# Task statement:
Repeat the entries word for word, beginning at the line that contains "NOS BOUTIQUES" and stopping after the line that contains "GERMAN FOOD BLOGS", and leave out the pictures.

======== Information

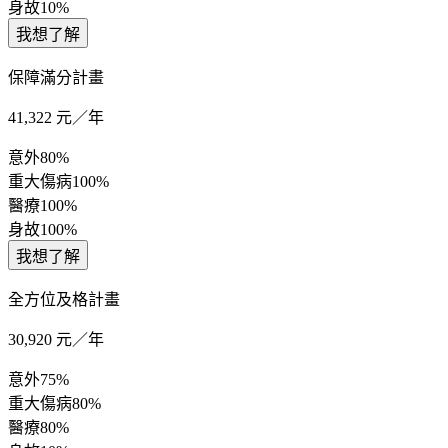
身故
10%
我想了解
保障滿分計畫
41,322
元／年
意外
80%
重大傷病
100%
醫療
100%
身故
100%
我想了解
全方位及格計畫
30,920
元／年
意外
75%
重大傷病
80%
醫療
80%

================
======== Information

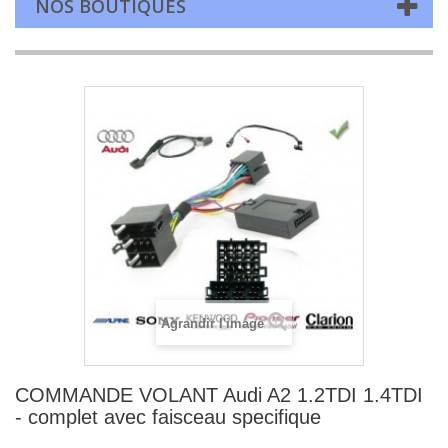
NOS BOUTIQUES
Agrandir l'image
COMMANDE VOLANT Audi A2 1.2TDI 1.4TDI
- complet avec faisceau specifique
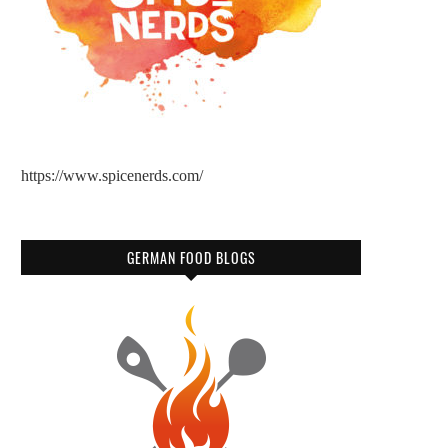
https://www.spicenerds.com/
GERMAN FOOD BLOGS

================

# Result of the exercise:
NOS BOUTIQUES
Agrandir l'image
COMMANDE VOLANT Audi A2 1.2TDI 1.4TDI
- complet avec faisceau specifique
https://www.spicenerds.com/
GERMAN FOOD BLOGS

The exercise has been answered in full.